Even to embark on that disastrous episode at Port St Martin.’
‘So that was why you were in France,’ she murmured at the end. ‘Noir had promised to negotiate the handing over of the girl.’
‘Yes. And what a débâcle that turned out to be. Noir played with me, luring me to meet him, only to rob me and have me set upon by club-wielding brigands. A sharp warning for the future, I surmise. The bullet in the arm was not to kill, but to warn.’ He laughed, a harsh sound in the quiet room. ‘I admit I was disastrously naïve in going there and expecting to bring the girl back safely with no violent confrontation. What had I expected to achieve on my own? I was not even certain that she was there with Noir. It was an appalling mistake on my part. But now Noir has raised the stakes and I dare not refuse.’
‘I can see why you have no choice but to go along with the demands.’
‘Not if there is any chance of the girl being Marcus’s widow. If I did nothing and she was abandoned or used by Noir as he threatens—then the responsibility for the loss of Marcus’s widow and child would be on my head.’ He surged to his feet again, striding away from Harriette, but she could hear the raw emotion in his voice. ‘I could not bear it. Losing Marcus was bad enough. I couldn’t lose this young woman and her child if there was the least chance of their being Marcus’s genuine wife and son.’
Flooded with compassion for him, Harriette still chose to play devil’s advocate. ‘It could be that you are being played, a trout on a line, because Jean-Jacques Noir knows you to be rich enough to bleed and honourable enough to rise to the bait.’
‘Do you think I have not told myself that? I know all the arguments that he is merely a rogue whom I should
consign to the devil.’ Disgust lay heavily on Luke’s tongue. He turned his head to look at Harriette and added simply. ‘I can’t ignore his threats and possibly condemn an innocent young woman to a life of whoring and menace.’
‘No,’ she admitted softly. ‘Of course you can’t.’ He had too much honour, as she had always known in her heart. Too much care for those he loved. Harriette folded the letter carefully and placed it on the table with the miniature. ‘Why have you told me this? Why have you told me the truth now?’
‘The letter that you read. Noir sent to inform me that I could make a deal for the woman at Port St Villets. But since then I have had news from Captain Henri who has fulfilled our agreement admirably.

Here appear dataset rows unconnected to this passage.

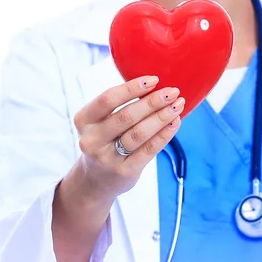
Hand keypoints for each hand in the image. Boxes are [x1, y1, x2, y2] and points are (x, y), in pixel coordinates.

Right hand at [73, 75, 183, 202]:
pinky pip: (148, 150)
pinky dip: (164, 134)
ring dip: (162, 117)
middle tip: (173, 91)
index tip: (154, 79)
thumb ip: (119, 107)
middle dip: (153, 102)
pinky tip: (175, 123)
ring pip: (139, 133)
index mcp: (84, 120)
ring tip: (177, 106)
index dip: (132, 88)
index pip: (108, 99)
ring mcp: (107, 158)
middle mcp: (92, 140)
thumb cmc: (105, 142)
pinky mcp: (124, 171)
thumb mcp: (100, 123)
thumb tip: (155, 86)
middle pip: (126, 116)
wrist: (95, 181)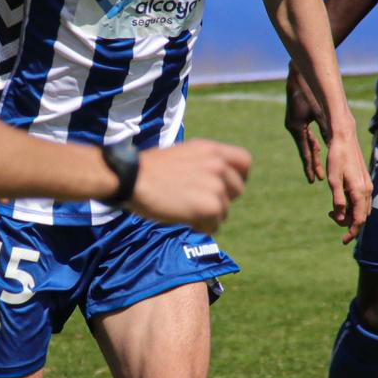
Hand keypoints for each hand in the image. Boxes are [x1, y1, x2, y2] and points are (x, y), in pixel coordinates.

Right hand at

That Noir is not in Port Les Villets, but at this moment he is staying at the inn, Les Poissons Rouges in Port St Martin.’

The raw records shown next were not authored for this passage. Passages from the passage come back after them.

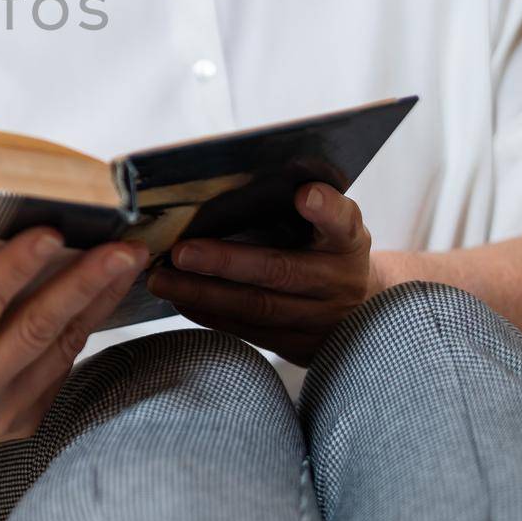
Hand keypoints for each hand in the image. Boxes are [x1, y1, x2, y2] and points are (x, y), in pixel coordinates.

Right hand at [0, 228, 146, 489]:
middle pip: (37, 328)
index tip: (48, 233)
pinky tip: (106, 291)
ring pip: (61, 347)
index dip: (14, 270)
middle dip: (84, 283)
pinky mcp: (26, 420)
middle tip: (122, 247)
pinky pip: (62, 365)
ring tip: (130, 260)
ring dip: (99, 301)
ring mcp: (4, 412)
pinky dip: (87, 326)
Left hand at [146, 182, 379, 365]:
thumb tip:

‘Port St Martin. Ah…I begin to see.’
‘I can only presume that it is an ambush, sending me to the wrong place, to strip the gold from me when he has no intention of handing over the woman who is being kept elsewhere under some form of restraint. If I could get to Port St Martin without drawing attention to myself…’

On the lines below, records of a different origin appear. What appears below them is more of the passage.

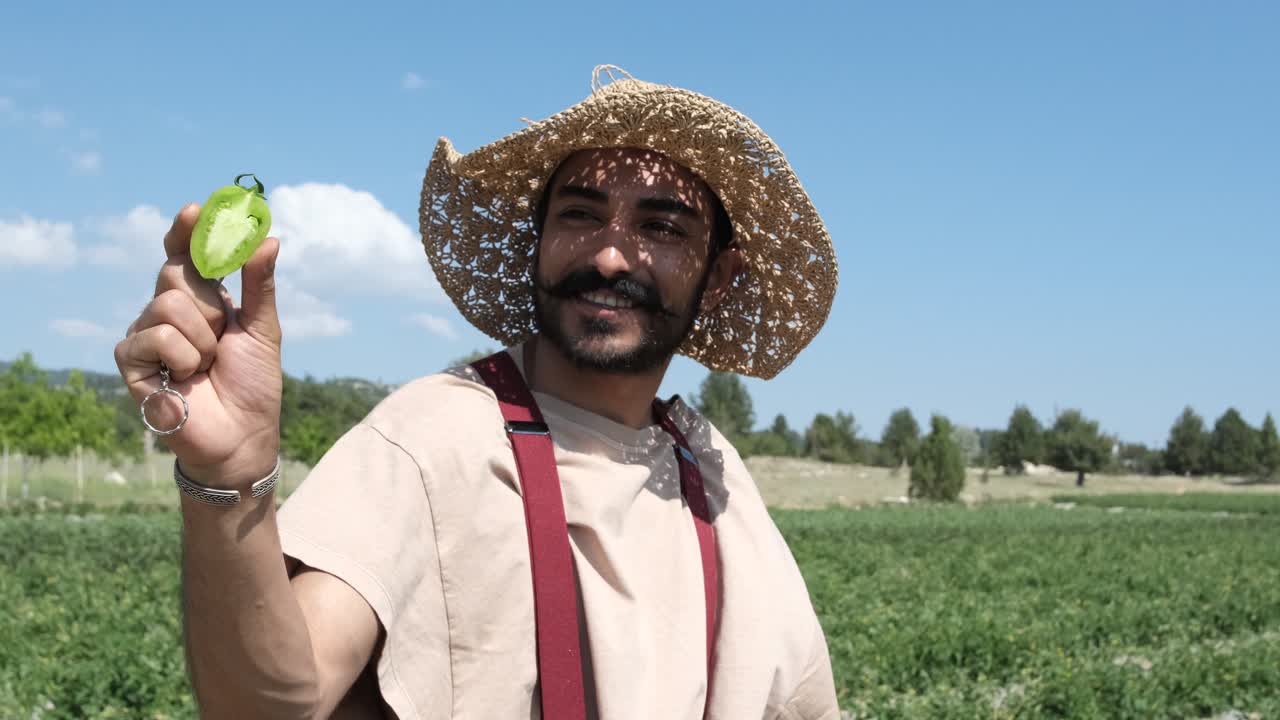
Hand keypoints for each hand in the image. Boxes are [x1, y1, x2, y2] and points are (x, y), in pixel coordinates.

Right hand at [114, 203, 282, 488]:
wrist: (243, 435)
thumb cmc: (252, 384)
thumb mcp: (263, 329)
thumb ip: (260, 284)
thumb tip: (268, 238)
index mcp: (200, 298)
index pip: (183, 253)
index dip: (186, 230)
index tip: (197, 210)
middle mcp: (167, 309)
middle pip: (175, 271)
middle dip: (211, 300)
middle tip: (223, 331)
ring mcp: (145, 333)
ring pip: (168, 304)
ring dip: (203, 336)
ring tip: (207, 363)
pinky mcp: (131, 360)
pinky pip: (157, 336)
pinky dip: (184, 357)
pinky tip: (186, 378)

Harriette finished the line of thought for him. ‘And I have connections in Port St Martin with Marcel and the smugglers.’
‘Yes.’
‘You need my help.’
‘Yes, I do. Will you help me, Harriette? Will you organise a run in the
Ghost
as a disguise, a cover for my movements? So that I can be in Port St Martin on the night before Noir’s assignation, and Noir will suspect nothing. If it comes to Noir’s ears that there’s a contraband run, well, he’s unlikely to make a connection with me.’